TEMPO.CO, Jakarta - Menteri Lingkungan Hidup dan Kehutanan Siti Nurbaya mengatakan sudah tidak ada masalah dalam dokumen analisis mengenai dampak lingkungan (amdal) proyek pembangunan kereta cepat Jakarta- Bandung. Memang ada beberapa catatan mengenai banjir dan gerakan tanah gempa.
Tapi, kata dia, masalah itu sudah bisa diatasi PT Kereta Cepat Indonesia Cina (KCIC) selaku pemrakarsa. "Semua sudah dirangkum dalam dokumen amdal. Jadi tidak ada yang diragukan lagi dalam dokumen amdal," ujarnya saat memberikan keterangan pers mengenai proyek kereta cepat Jakarta-Bandung di Gedung Bina Graha, Jakarta, pada Selasa, 9 Februari 2016.
Menurut Siti, amdal terdiri atas tiga dokumen. Pertama, environment impact assessment atau analisis dampak lingkungan. Kedua, analisis lingkungan yang bersifat strategis atau strategic environment assessment. Analisis ini, kata Siti, berkaitan dengan hal yang bersifat makro dan strategis, seperti perencanaan wilayah, bukan analisis kereta cepatnya. "Yang terjadi sering tercampur antara analisis kereta cepat dan wilayah tempat dibangun. Ini harus dipisahkan," tuturnya. Dokumen terakhir adalah dokumen pemantauan lingkungan.

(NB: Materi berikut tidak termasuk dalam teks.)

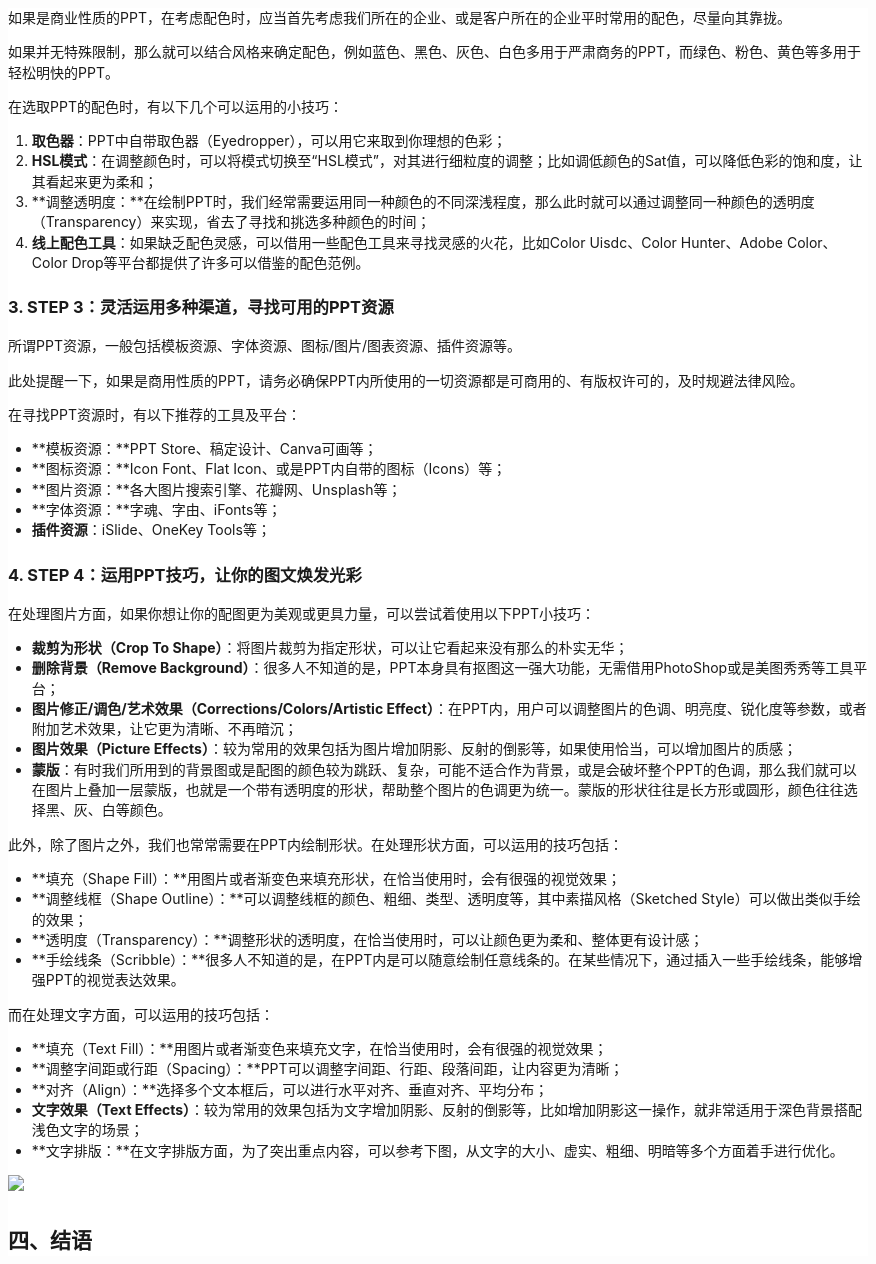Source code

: 如果是商业性质的PPT，在考虑配色时，应当首先考虑我们所在的企业、或是客户所在的企业平时常用的配色，尽量向其靠拢。

如果并无特殊限制，那么就可以结合风格来确定配色，例如蓝色、黑色、灰色、白色多用于严肃商务的PPT，而绿色、粉色、黄色等多用于轻松明快的PPT。

在选取PPT的配色时，有以下几个可以运用的小技巧：

1.  **取色器**：PPT中自带取色器（Eyedropper），可以用它来取到你理想的色彩；
2.  **HSL模式**：在调整颜色时，可以将模式切换至“HSL模式”，对其进行细粒度的调整；比如调低颜色的Sat值，可以降低色彩的饱和度，让其看起来更为柔和；
3.  **调整透明度：**在绘制PPT时，我们经常需要运用同一种颜色的不同深浅程度，那么此时就可以通过调整同一种颜色的透明度（Transparency）来实现，省去了寻找和挑选多种颜色的时间；
4.  **线上配色工具**：如果缺乏配色灵感，可以借用一些配色工具来寻找灵感的火花，比如Color Uisdc、Color Hunter、Adobe Color、Color Drop等平台都提供了许多可以借鉴的配色范例。

### 3\. STEP 3：灵活运用多种渠道，寻找可用的PPT资源

所谓PPT资源，一般包括模板资源、字体资源、图标/图片/图表资源、插件资源等。

此处提醒一下，如果是商用性质的PPT，请务必确保PPT内所使用的一切资源都是可商用的、有版权许可的，及时规避法律风险。

在寻找PPT资源时，有以下推荐的工具及平台：

*   **模板资源：**PPT Store、稿定设计、Canva可画等；
*   **图标资源：**Icon Font、Flat Icon、或是PPT内自带的图标（Icons）等；
*   **图片资源：**各大图片搜索引擎、花瓣网、Unsplash等；
*   **字体资源：**字魂、字由、iFonts等；
*   **插件资源**：iSlide、OneKey Tools等；

### 4\. STEP 4：运用PPT技巧，让你的图文焕发光彩

在处理图片方面，如果你想让你的配图更为美观或更具力量，可以尝试着使用以下PPT小技巧：

*   **裁剪为形状（Crop To Shape）**：将图片裁剪为指定形状，可以让它看起来没有那么的朴实无华；
*   **删除背景（Remove Background）**：很多人不知道的是，PPT本身具有抠图这一强大功能，无需借用PhotoShop或是美图秀秀等工具平台；
*   **图片修正/调色/艺术效果（Corrections/Colors/Artistic Effect）**：在PPT内，用户可以调整图片的色调、明亮度、锐化度等参数，或者附加艺术效果，让它更为清晰、不再暗沉；
*   **图片效果（Picture Effects）**：较为常用的效果包括为图片增加阴影、反射的倒影等，如果使用恰当，可以增加图片的质感；
*   **蒙版**：有时我们所用到的背景图或是配图的颜色较为跳跃、复杂，可能不适合作为背景，或是会破坏整个PPT的色调，那么我们就可以在图片上叠加一层蒙版，也就是一个带有透明度的形状，帮助整个图片的色调更为统一。蒙版的形状往往是长方形或圆形，颜色往往选择黑、灰、白等颜色。

此外，除了图片之外，我们也常常需要在PPT内绘制形状。在处理形状方面，可以运用的技巧包括：

*   **填充（Shape Fill）：**用图片或者渐变色来填充形状，在恰当使用时，会有很强的视觉效果；
*   **调整线框（Shape Outline）：**可以调整线框的颜色、粗细、类型、透明度等，其中素描风格（Sketched Style）可以做出类似手绘的效果；
*   **透明度（Transparency）：**调整形状的透明度，在恰当使用时，可以让颜色更为柔和、整体更有设计感；
*   **手绘线条（Scribble）：**很多人不知道的是，在PPT内是可以随意绘制任意线条的。在某些情况下，通过插入一些手绘线条，能够增强PPT的视觉表达效果。

而在处理文字方面，可以运用的技巧包括：

*   **填充（Text Fill）：**用图片或者渐变色来填充文字，在恰当使用时，会有很强的视觉效果；
*   **调整字间距或行距（Spacing）：**PPT可以调整字间距、行距、段落间距，让内容更为清晰；
*   **对齐（Align）：**选择多个文本框后，可以进行水平对齐、垂直对齐、平均分布；
*   **文字效果（Text Effects）**：较为常用的效果包括为文字增加阴影、反射的倒影等，比如增加阴影这一操作，就非常适用于深色背景搭配浅色文字的场景；
*   **文字排版：**在文字排版方面，为了突出重点内容，可以参考下图，从文字的大小、虚实、粗细、明暗等多个方面着手进行优化。

![](https://image.woshipm.com/wp-files/2022/04/Xy78EnseSTFKObpWwSVq.png)

## 四、结语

Siti mengatakan KCIC selaku pemrakarsa mengajukan dokumen formal ke Kementerian untuk analisis pada 4 November 2015. Dari periode November 2015 hingga Januari 2016, sudah terjadi beberapa kali revisi dan pembahasan di mana Kementerian meminta KCIC memperbaiki dokumen analisis lingkungan. Pembahasan lengkap, kata dia, baru dilakukan pada rapat teknis, 18 Januari 2016.
Akhirnya, pada 20 Januari 2016, Menteri Lingkungan Hidup menerbitkan surat keputusan mengenai kelayakan lingkungan dan izin lingkungan. Artinya, amdal sudah tidak bermasalah. Tapi Siti mengatakan, setelah proses penerbitan SK, memang ada masukan dari berbagai pihak mengenai amdal proyek kereta cepat. Salah satunya soal gerakan tanah gempa dan curah hujan.
"Karena berkaitan dengan izin kelayakan lingkungan, kami tugasi pemrakarsa melengkapi data fisik lapangan menyangkut tanah gempa dan curah hujan," katanya. Setelah itu, KCIC selaku pemrakarsa menemukan adanya empat titik kritis.
Siti mengatakan, dari empat titik itu, satu memiliki titik kritis tinggi dan tiga memiliki titik kritis menengah. "Titik kritis itu ada di kilometer 87, 74, 79, dan 72. Lalu kami menugasi pemrakarsa melakukan sosialisasi kepada masyarakat," ujarnya.
Siti mengatakan catatan lain adalah soal kekhawatiran terhadap banjir di Tegal Alur. KCIC, ucap dia, sudah memberikan solusi bahwa masalah itu akan diatasi dengan teknologi drainase dengan bangunan air. "Jadi harus zero waste dan sudah dirangkum dalam dokumen amdal," katanya.